# What you should do:
Please transcribe the records precisely; pictures stay out of your copy.

[Camera intrinsics data]
******

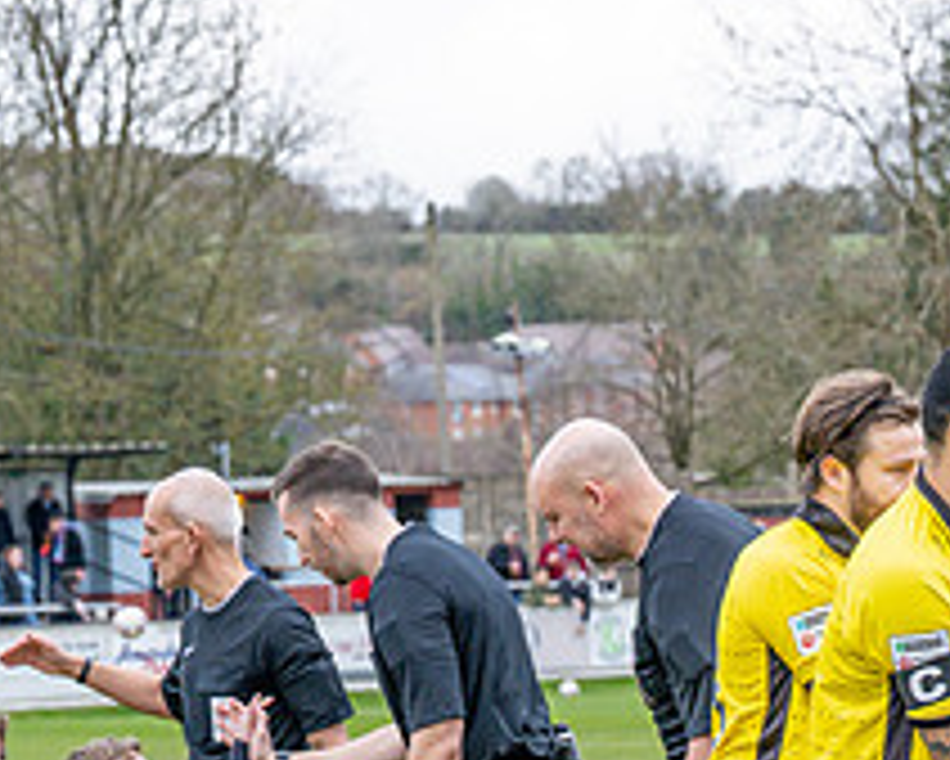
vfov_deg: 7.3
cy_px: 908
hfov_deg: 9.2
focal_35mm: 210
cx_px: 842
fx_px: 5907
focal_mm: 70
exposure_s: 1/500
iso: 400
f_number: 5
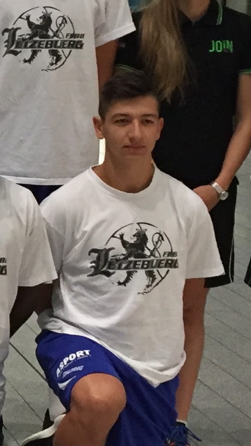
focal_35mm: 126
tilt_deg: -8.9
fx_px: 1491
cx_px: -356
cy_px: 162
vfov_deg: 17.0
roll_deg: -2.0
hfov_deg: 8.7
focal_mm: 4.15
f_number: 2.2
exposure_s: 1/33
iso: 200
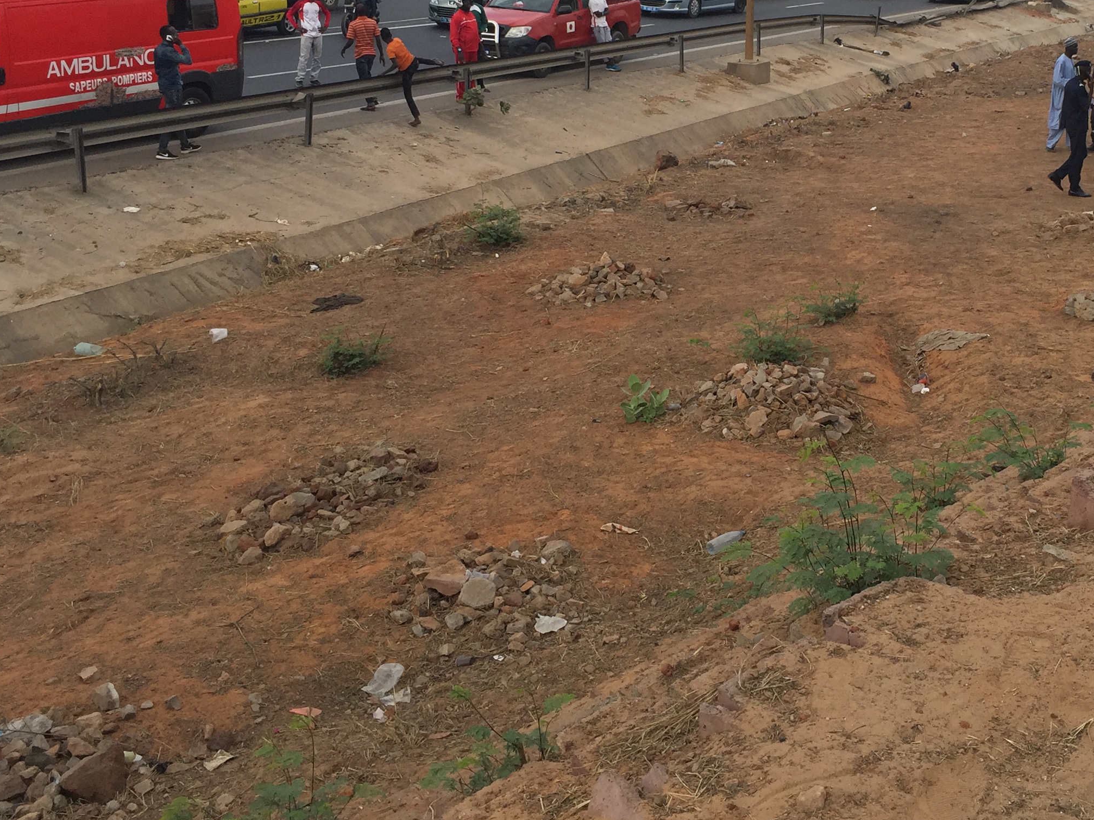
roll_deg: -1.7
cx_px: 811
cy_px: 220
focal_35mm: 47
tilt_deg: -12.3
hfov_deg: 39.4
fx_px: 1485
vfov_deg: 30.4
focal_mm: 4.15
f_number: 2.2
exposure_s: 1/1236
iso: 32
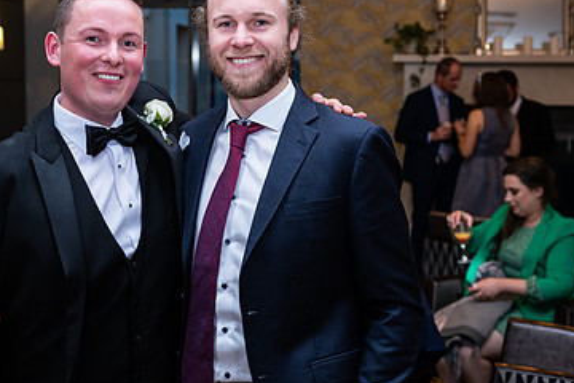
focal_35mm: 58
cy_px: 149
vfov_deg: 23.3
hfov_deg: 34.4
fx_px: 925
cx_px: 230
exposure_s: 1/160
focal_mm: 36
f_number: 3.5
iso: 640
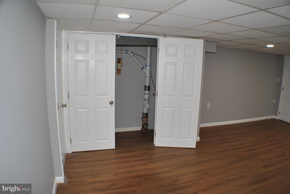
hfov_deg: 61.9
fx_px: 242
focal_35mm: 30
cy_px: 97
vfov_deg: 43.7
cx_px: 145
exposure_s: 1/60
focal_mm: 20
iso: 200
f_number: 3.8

******

# Expected output:
vfov_deg: 7.3
cy_px: 908
hfov_deg: 9.2
focal_35mm: 210
cx_px: 842
fx_px: 5907
focal_mm: 70
exposure_s: 1/500
iso: 400
f_number: 5
focal_35mm: 126
tilt_deg: -8.9
fx_px: 1491
cx_px: -356
cy_px: 162
vfov_deg: 17.0
roll_deg: -2.0
hfov_deg: 8.7
focal_mm: 4.15
f_number: 2.2
exposure_s: 1/33
iso: 200
roll_deg: -1.7
cx_px: 811
cy_px: 220
focal_35mm: 47
tilt_deg: -12.3
hfov_deg: 39.4
fx_px: 1485
vfov_deg: 30.4
focal_mm: 4.15
f_number: 2.2
exposure_s: 1/1236
iso: 32
focal_35mm: 58
cy_px: 149
vfov_deg: 23.3
hfov_deg: 34.4
fx_px: 925
cx_px: 230
exposure_s: 1/160
focal_mm: 36
f_number: 3.5
iso: 640
hfov_deg: 61.9
fx_px: 242
focal_35mm: 30
cy_px: 97
vfov_deg: 43.7
cx_px: 145
exposure_s: 1/60
focal_mm: 20
iso: 200
f_number: 3.8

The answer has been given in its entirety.